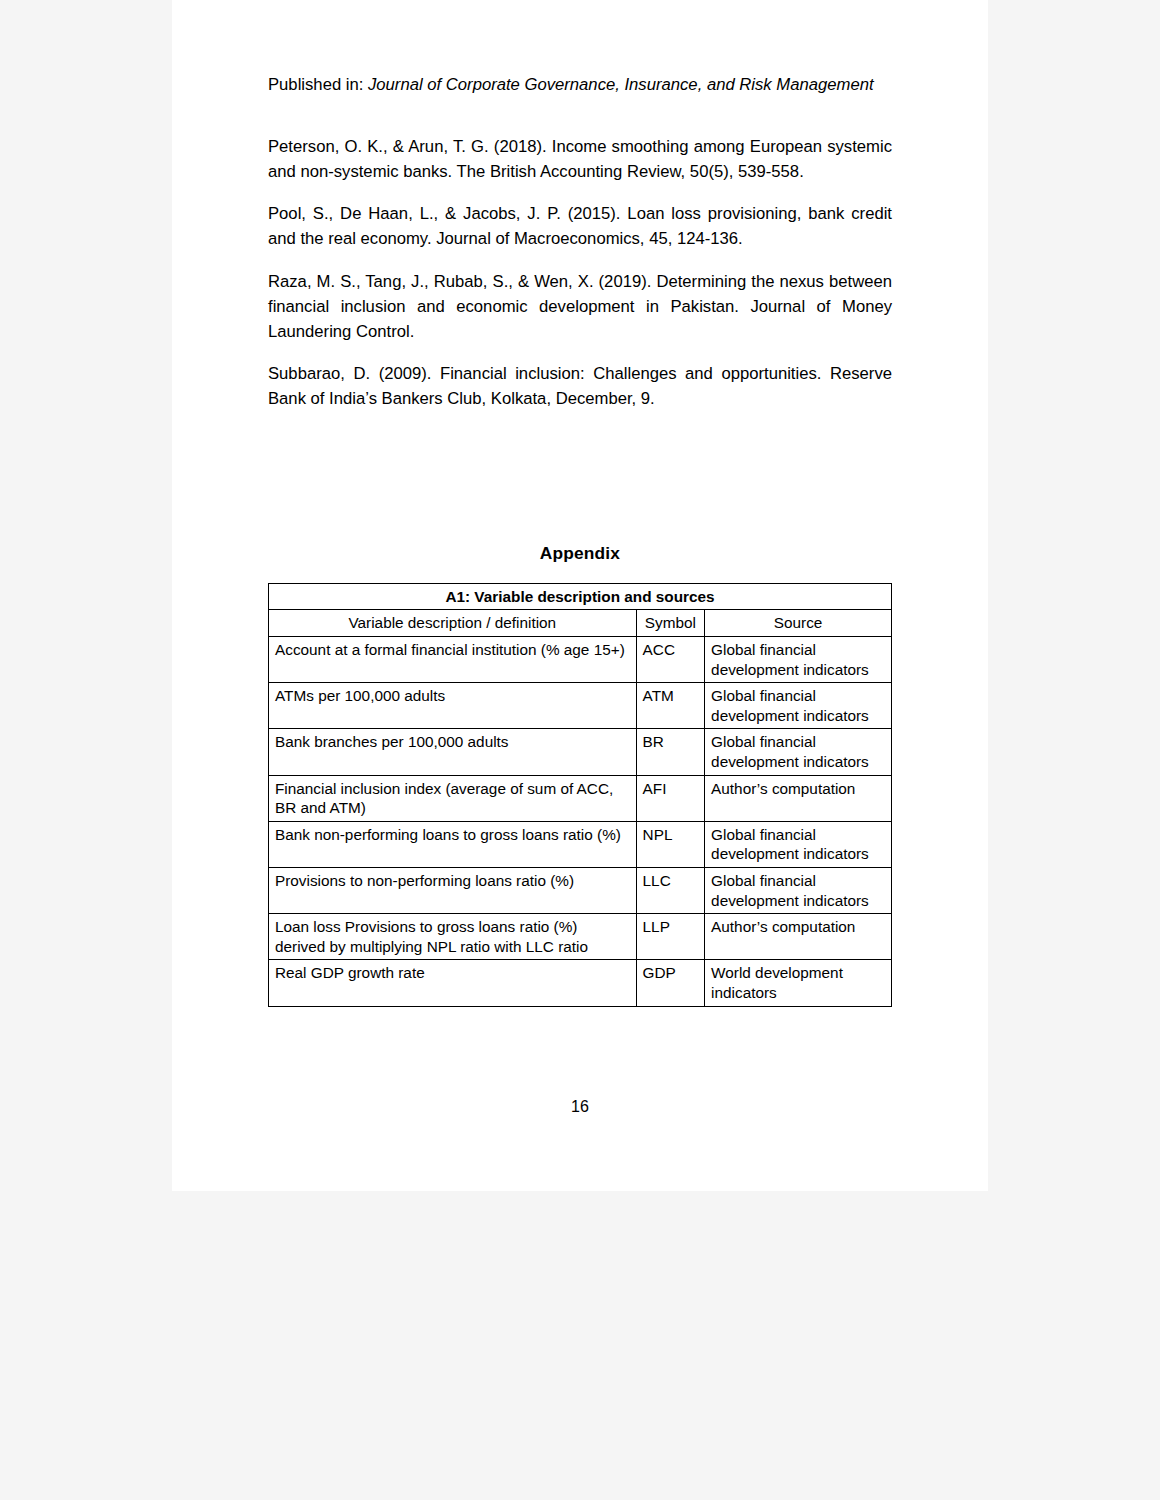Published in: Journal of Corporate Governance, Insurance, and Risk Management
Peterson, O. K., & Arun, T. G. (2018). Income smoothing among European systemic and non-systemic banks. The British Accounting Review, 50(5), 539-558.
Pool, S., De Haan, L., & Jacobs, J. P. (2015). Loan loss provisioning, bank credit and the real economy. Journal of Macroeconomics, 45, 124-136.
Raza, M. S., Tang, J., Rubab, S., & Wen, X. (2019). Determining the nexus between financial inclusion and economic development in Pakistan. Journal of Money Laundering Control.
Subbarao, D. (2009). Financial inclusion: Challenges and opportunities. Reserve Bank of India’s Bankers Club, Kolkata, December, 9.
Appendix
A1: Variable description and sources
| Variable description / definition | Symbol | Source |
| --- | --- | --- |
| Account at a formal financial institution (% age 15+) | ACC | Global financial development indicators |
| ATMs per 100,000 adults | ATM | Global financial development indicators |
| Bank branches per 100,000 adults | BR | Global financial development indicators |
| Financial inclusion index (average of sum of ACC, BR and ATM) | AFI | Author’s computation |
| Bank non-performing loans to gross loans ratio (%) | NPL | Global financial development indicators |
| Provisions to non-performing loans ratio (%) | LLC | Global financial development indicators |
| Loan loss Provisions to gross loans ratio (%) derived by multiplying NPL ratio with LLC ratio | LLP | Author’s computation |
| Real GDP growth rate | GDP | World development indicators |
16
-=-=-
* **PROBLEM**: From the first line of the listing above, repeat every line through the one holding "BR | Global financial development indicators |". Both ends count, and pictures stay out.

* **TASK OUTPUT**:
Published in: Journal of Corporate Governance, Insurance, and Risk Management
Peterson, O. K., & Arun, T. G. (2018). Income smoothing among European systemic and non-systemic banks. The British Accounting Review, 50(5), 539-558.
Pool, S., De Haan, L., & Jacobs, J. P. (2015). Loan loss provisioning, bank credit and the real economy. Journal of Macroeconomics, 45, 124-136.
Raza, M. S., Tang, J., Rubab, S., & Wen, X. (2019). Determining the nexus between financial inclusion and economic development in Pakistan. Journal of Money Laundering Control.
Subbarao, D. (2009). Financial inclusion: Challenges and opportunities. Reserve Bank of India’s Bankers Club, Kolkata, December, 9.
Appendix
A1: Variable description and sources
| Variable description / definition | Symbol | Source |
| --- | --- | --- |
| Account at a formal financial institution (% age 15+) | ACC | Global financial development indicators |
| ATMs per 100,000 adults | ATM | Global financial development indicators |
| Bank branches per 100,000 adults | BR | Global financial development indicators |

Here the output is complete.